Data-centric AI | Intrusion detection | Synthetic data generation | Adversarial robustness | Explainable security models
Case-Based Reasoning with Diffusion Model for Ransomware Detection
- Project URL: Click here
In recent years, the threat and damage caused by ransomware have been steadily increasing. Although many detection methods have been proposed, network security remains a severe challenge due to the continuous emergence of new attack techniques, data imbalance, low detection rates of existing methods, and the lack of interpretability in model decision-making. This study proposes a Case-Based Reasoning with Diffusion Model for Ransomware Detection (CBR-DRD), which classifies network traffic information without feature loss or redundancy by converting it into RGB images. The dataset is then augmented using image generation based on a U-Net diffusion model. Features extracted by a Swin Transformer are used to construct a case base, and a weighted K-Nearest Neighbors (KNN) algorithm is employed to classify the traffic by computing the similarity between a given sample and existing cases, to determine whether it is associated with ransomware activity. Compared with two similar ransomware detection approaches and commonly used generative models, namely the GAN model and a ResNet-based diffusion model designed to address data imbalance, the proposed method achieves superior performance on both the USTC-TFC2016 and ISOT datasets.

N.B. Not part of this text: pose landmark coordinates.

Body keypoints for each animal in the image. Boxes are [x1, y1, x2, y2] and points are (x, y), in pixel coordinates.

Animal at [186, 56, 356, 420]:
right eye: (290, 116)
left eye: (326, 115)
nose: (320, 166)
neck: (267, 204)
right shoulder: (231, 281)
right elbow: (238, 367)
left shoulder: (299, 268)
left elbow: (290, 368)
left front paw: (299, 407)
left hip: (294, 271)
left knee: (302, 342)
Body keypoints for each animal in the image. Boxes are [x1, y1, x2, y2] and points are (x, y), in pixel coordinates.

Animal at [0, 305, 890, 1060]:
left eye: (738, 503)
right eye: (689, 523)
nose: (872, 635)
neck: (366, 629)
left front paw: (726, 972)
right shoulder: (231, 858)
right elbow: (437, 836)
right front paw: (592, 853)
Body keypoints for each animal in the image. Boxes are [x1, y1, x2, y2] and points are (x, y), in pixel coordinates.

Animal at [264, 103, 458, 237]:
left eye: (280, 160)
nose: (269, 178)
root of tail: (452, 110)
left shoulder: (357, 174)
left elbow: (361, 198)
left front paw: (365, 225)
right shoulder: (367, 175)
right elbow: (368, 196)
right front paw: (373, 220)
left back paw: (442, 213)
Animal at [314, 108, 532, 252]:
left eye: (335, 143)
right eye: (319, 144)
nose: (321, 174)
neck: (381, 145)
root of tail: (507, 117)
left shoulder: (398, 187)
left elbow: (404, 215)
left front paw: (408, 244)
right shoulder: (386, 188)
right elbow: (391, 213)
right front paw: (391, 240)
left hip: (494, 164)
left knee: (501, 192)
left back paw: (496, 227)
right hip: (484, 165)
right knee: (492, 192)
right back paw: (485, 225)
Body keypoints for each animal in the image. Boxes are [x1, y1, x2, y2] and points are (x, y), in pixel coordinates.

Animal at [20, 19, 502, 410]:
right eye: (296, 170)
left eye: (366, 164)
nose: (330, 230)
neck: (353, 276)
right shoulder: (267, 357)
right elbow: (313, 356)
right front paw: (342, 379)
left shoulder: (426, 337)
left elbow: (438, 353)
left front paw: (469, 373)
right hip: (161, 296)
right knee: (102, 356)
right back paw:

Design and Development of XiveNet: A Hybrid CAN Research Testbed
- Project URL: Click here
We have developed an affordable distributed Internet of Things (IoT) testbed, named XiveNet, to conduct in-vehicle security research. This testbed merges the adaptability of simulators with the real-time ECU characteristics of actual vehicles. The testbed is made up of ECU chips found in vehicles, Raspberry Pis, and is combined with a bus master simulator. Our experiments with CAN (controller area network) traffic from actual vehicles (Oak Ridge National Laboratories Road Data Set) demonstrate that our testbed closely replicates the attributes of a real vehicle. We have further authenticated our testbed by deploying SecCAN, a secure CAN algorithm, and evaluating its security by injecting invalid frames. Furthermore, we examined ORNL’s timing-based intrusion detection on our testbed and successfully produced alerts. Additionally, we incorporated Named Data Networking (NDN) capable nodes, providing researchers with an additional resource to develop future in-vehicle security solutions. Finally, we have proposed a bitrate hopping technique focused on preventing the denial of service attack and conducted a preliminary investigation using the testbed. Our evaluation and validation indicate that the testbed provides the real-world vehicle environment with the flexibility of a simulation environment that supports a wide range of hardware and software configurations.
Clustering-Based Intrusion Detection System Meets Multicritics Generative Adversarial Networks
- Project URL: Click here
Network security has continuously been a major focus of research and concern on a global scale. The intrusion detection system (IDS), as a crucial defensive measure against network attacks, has undergone multiple iterations and evolutions since its inception to adapt to the ever-changing network environment. Due to the widespread issue of data imbalance in network security datasets, a single machine learning or deep learning model often struggles to effectively handle different types of attacks. In this work, we propose a multicritics generative adversarial networks (GAN) clustering-based IDS (MCGC-IDS) model to address the issue of data imbalance. The quality of the generated data is analyzed using correlation heatmaps and PCA plots, which later is used to update the dataset that is utilized for feature extraction with autoencoders (AEs). Subsequently, CNN-LSTM models are employed to analyze clusters formed by the weighted fuzzy c-means (WFCM) clustering algorithm to achieve enhanced performance for the IDS system. This model is then compared with two existing models. The results indicate that while the GAN-generated data retains the original dataset distribution, it also addresses the issue of imbalance. Moreover, the subsequent multilayered processing enables the overall model to more effectively handle various types of attacks. Finally, when this model is tested on a similar dataset, the UNSW-NB15, it continues to demonstrate superior performance, indicating its strong generalizability.